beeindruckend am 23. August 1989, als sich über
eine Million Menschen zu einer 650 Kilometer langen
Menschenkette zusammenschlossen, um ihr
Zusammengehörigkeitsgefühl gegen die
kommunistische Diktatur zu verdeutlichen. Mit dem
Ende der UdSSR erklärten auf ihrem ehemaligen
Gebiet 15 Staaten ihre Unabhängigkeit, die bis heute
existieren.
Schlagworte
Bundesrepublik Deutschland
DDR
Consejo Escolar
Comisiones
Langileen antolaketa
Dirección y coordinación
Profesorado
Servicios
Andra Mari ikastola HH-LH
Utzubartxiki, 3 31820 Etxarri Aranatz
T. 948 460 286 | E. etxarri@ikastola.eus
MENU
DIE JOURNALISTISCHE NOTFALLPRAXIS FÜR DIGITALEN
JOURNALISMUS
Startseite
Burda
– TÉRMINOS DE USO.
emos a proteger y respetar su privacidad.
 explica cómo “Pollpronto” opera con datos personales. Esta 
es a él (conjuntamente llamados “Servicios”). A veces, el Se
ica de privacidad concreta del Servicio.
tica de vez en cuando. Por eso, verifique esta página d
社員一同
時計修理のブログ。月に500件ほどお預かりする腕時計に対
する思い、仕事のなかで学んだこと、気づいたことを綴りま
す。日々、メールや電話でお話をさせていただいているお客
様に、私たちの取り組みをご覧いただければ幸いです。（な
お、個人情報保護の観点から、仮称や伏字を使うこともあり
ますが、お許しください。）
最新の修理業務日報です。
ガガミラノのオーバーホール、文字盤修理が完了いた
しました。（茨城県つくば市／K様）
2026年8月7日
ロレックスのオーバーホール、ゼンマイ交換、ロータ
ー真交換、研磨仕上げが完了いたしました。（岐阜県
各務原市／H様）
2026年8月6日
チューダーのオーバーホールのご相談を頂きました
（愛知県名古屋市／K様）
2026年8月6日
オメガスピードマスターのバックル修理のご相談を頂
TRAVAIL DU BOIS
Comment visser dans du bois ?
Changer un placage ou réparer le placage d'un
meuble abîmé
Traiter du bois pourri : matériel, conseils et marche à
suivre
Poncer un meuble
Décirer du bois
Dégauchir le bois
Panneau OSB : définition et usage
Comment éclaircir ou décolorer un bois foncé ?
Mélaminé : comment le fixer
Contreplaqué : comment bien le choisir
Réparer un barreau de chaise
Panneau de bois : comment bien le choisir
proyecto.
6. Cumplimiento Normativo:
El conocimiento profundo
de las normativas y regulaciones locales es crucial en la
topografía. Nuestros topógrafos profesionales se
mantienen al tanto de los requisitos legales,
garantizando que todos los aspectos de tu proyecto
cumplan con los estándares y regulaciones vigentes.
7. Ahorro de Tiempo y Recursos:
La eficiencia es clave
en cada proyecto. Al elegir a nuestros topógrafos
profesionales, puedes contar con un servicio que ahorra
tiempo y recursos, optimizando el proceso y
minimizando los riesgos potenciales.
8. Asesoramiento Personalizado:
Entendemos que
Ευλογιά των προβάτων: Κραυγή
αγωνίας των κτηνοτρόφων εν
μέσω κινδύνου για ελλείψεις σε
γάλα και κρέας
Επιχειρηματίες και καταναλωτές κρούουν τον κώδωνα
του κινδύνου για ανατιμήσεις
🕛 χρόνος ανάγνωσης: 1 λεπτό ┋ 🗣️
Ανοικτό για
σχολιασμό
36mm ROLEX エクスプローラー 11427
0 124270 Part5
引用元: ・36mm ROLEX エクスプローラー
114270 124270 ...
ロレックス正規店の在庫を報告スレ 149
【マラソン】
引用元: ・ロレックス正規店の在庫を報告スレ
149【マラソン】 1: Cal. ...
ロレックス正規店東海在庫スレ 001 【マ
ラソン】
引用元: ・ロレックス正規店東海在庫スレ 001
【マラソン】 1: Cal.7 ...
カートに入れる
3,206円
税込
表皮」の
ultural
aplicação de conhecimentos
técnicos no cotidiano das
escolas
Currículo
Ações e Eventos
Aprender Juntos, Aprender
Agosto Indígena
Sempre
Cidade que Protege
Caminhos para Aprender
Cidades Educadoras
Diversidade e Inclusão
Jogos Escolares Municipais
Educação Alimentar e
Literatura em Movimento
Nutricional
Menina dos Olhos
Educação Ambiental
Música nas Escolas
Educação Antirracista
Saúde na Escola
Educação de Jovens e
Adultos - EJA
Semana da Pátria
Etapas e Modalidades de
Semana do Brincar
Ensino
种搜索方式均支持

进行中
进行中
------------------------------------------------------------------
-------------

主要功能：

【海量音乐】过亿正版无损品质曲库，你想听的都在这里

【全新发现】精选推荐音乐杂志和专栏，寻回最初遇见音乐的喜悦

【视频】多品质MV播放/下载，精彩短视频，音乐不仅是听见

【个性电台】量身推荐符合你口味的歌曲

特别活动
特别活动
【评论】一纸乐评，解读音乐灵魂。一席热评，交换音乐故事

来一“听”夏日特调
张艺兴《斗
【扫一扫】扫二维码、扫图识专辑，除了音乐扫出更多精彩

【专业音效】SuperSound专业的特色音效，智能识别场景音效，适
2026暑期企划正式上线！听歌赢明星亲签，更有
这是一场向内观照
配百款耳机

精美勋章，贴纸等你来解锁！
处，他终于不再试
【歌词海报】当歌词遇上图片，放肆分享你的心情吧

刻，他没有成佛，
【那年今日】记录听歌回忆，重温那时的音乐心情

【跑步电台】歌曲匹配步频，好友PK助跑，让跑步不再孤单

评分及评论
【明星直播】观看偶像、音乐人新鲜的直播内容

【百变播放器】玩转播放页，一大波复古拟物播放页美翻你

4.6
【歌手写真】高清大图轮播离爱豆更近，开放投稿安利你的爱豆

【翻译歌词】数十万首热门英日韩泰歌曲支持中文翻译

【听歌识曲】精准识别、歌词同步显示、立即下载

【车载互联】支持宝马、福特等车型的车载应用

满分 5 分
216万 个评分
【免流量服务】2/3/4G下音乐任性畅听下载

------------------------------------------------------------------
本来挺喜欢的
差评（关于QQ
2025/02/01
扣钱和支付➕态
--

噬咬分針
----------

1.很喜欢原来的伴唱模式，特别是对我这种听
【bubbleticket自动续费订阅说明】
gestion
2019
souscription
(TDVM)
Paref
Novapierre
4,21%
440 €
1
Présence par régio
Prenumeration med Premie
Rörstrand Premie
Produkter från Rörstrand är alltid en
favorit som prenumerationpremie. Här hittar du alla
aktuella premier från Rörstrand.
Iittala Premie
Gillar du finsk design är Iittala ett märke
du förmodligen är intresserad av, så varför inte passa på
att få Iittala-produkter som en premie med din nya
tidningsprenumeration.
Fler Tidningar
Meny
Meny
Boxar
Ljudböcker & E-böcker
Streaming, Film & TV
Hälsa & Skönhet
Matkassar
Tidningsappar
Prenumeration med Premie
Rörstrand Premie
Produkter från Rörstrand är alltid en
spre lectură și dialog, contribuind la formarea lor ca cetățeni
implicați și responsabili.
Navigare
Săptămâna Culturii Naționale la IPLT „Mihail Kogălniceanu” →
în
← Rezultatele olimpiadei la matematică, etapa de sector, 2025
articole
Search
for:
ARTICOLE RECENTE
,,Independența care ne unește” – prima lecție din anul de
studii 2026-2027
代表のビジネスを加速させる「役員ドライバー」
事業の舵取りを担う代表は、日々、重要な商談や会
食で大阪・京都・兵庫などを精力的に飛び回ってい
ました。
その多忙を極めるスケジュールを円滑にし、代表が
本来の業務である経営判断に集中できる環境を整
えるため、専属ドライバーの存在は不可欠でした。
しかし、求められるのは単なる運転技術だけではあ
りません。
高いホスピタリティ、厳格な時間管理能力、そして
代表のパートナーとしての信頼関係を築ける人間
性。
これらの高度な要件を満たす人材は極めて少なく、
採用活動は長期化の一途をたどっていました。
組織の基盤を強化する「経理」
------------------------------------------------------------------------
● **The task**
Return every line of the records above that contains the string "topógrafos". Case counts.

● **Answer area**
topografía. Nuestros topógrafos profesionales se
en cada proyecto. Al elegir a nuestros topógrafos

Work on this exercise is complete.